> **ASSIGNMENT**
Line by line, the data below should be set down unchanged, with images excluded.

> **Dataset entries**
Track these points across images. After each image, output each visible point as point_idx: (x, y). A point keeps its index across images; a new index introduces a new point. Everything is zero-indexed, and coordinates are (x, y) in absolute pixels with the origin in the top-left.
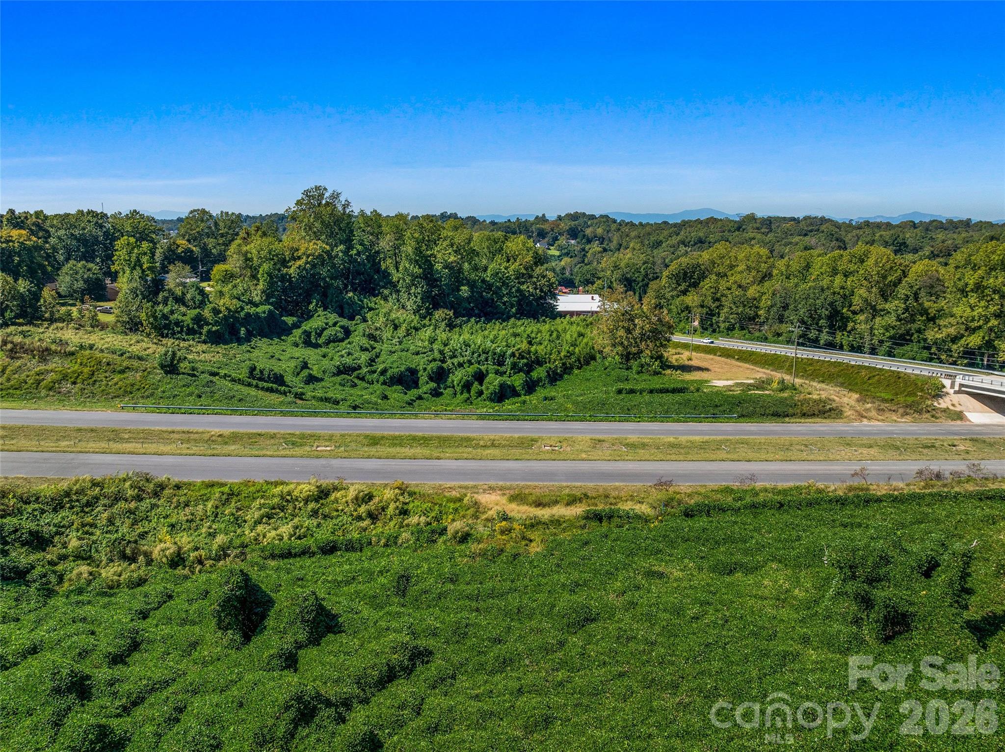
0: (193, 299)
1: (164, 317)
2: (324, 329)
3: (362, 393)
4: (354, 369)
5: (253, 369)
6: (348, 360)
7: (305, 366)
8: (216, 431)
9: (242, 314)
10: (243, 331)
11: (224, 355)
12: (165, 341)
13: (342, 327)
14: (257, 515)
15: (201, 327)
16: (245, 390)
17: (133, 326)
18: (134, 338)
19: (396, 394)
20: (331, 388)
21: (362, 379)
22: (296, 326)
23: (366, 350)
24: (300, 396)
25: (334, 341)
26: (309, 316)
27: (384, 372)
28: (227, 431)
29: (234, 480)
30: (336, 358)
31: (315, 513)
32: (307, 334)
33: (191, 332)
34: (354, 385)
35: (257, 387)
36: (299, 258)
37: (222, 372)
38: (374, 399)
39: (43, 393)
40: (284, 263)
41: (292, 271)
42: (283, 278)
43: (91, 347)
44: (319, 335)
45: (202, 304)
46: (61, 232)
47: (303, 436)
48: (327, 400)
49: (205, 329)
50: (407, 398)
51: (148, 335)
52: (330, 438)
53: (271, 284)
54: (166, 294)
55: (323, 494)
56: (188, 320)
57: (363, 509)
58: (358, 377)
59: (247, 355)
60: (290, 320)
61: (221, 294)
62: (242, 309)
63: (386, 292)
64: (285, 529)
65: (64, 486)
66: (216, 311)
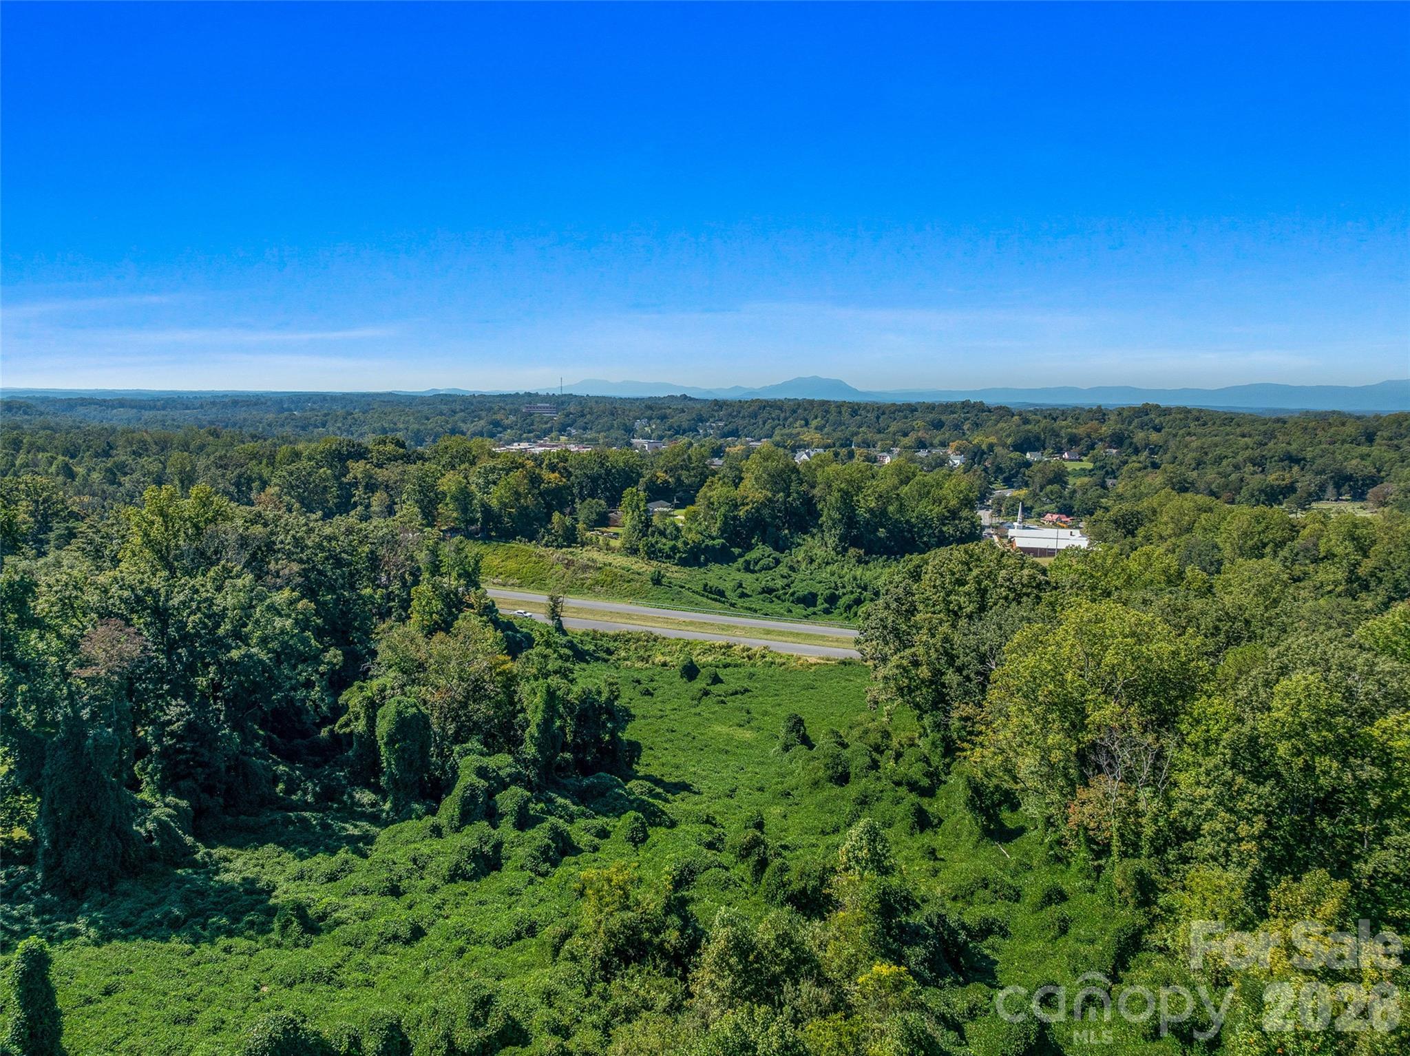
0: (671, 533)
1: (652, 545)
2: (760, 560)
3: (777, 607)
4: (775, 590)
5: (706, 585)
6: (771, 584)
7: (740, 586)
8: (682, 619)
9: (703, 546)
10: (703, 558)
11: (689, 575)
12: (652, 562)
13: (774, 558)
14: (698, 651)
15: (675, 554)
16: (700, 598)
17: (634, 551)
18: (634, 559)
19: (799, 609)
20: (755, 602)
21: (779, 598)
22: (741, 555)
23: (785, 577)
24: (733, 605)
25: (766, 569)
26: (750, 548)
27: (793, 594)
28: (687, 620)
29: (691, 639)
30: (764, 583)
31: (724, 654)
32: (747, 563)
33: (668, 557)
34: (772, 602)
35: (707, 597)
36: (747, 504)
37: (687, 586)
38: (782, 611)
39: (586, 591)
40: (736, 506)
41: (741, 513)
42: (735, 518)
43: (610, 564)
44: (756, 563)
45: (676, 538)
46: (578, 472)
47: (728, 626)
48: (750, 609)
49: (678, 555)
50: (805, 613)
51: (643, 558)
52: (744, 629)
53: (725, 523)
54: (653, 529)
55: (729, 647)
56: (667, 549)
57: (745, 654)
58: (776, 596)
59: (704, 576)
60: (736, 551)
61: (690, 529)
62: (703, 541)
63: (815, 531)
64: (710, 659)
65: (617, 632)
66: (686, 543)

> **ANSWER BELOW**
Track these points across images. After each image, output each visible point as point_idx: (x, y). A point keeps its index across images; a new index introduces a new point. Everything is zero-indexed, and coordinates are (x, y) in absolute pixels with the origin in the top-left.
0: (193, 299)
1: (164, 317)
2: (324, 329)
3: (362, 393)
4: (354, 369)
5: (253, 369)
6: (348, 360)
7: (305, 366)
8: (216, 431)
9: (242, 314)
10: (243, 331)
11: (224, 355)
12: (165, 341)
13: (342, 327)
14: (257, 515)
15: (201, 327)
16: (245, 390)
17: (133, 326)
18: (134, 338)
19: (396, 394)
20: (331, 388)
21: (362, 379)
22: (296, 326)
23: (366, 350)
24: (300, 396)
25: (334, 341)
26: (309, 316)
27: (384, 372)
28: (227, 431)
29: (234, 480)
30: (336, 358)
31: (315, 513)
32: (307, 334)
33: (191, 332)
34: (354, 385)
35: (257, 387)
36: (299, 258)
37: (222, 372)
38: (374, 399)
39: (43, 393)
40: (284, 263)
41: (292, 271)
42: (283, 278)
43: (91, 347)
44: (319, 335)
45: (202, 304)
46: (61, 232)
47: (303, 436)
48: (327, 400)
49: (205, 329)
50: (407, 398)
51: (148, 335)
52: (330, 438)
53: (271, 284)
54: (166, 294)
55: (323, 494)
56: (188, 320)
57: (363, 509)
58: (358, 377)
59: (247, 355)
60: (290, 320)
61: (221, 294)
62: (242, 309)
63: (386, 292)
64: (285, 529)
65: (64, 486)
66: (216, 311)
0: (671, 533)
1: (652, 545)
2: (760, 560)
3: (777, 607)
4: (775, 590)
5: (706, 585)
6: (771, 584)
7: (740, 586)
8: (682, 619)
9: (703, 546)
10: (703, 558)
11: (689, 575)
12: (652, 562)
13: (774, 558)
14: (698, 651)
15: (675, 554)
16: (700, 598)
17: (634, 551)
18: (634, 559)
19: (799, 609)
20: (755, 602)
21: (779, 598)
22: (741, 555)
23: (785, 577)
24: (733, 605)
25: (766, 569)
26: (750, 548)
27: (793, 594)
28: (687, 620)
29: (691, 639)
30: (764, 583)
31: (724, 654)
32: (747, 563)
33: (668, 557)
34: (772, 602)
35: (707, 597)
36: (747, 504)
37: (687, 586)
38: (782, 611)
39: (586, 591)
40: (736, 506)
41: (741, 513)
42: (735, 518)
43: (610, 564)
44: (756, 563)
45: (676, 538)
46: (578, 472)
47: (728, 626)
48: (750, 609)
49: (678, 555)
50: (805, 613)
51: (643, 558)
52: (744, 629)
53: (725, 523)
54: (653, 529)
55: (729, 647)
56: (667, 549)
57: (745, 654)
58: (776, 596)
59: (704, 576)
60: (736, 551)
61: (690, 529)
62: (703, 541)
63: (815, 531)
64: (710, 659)
65: (617, 632)
66: (686, 543)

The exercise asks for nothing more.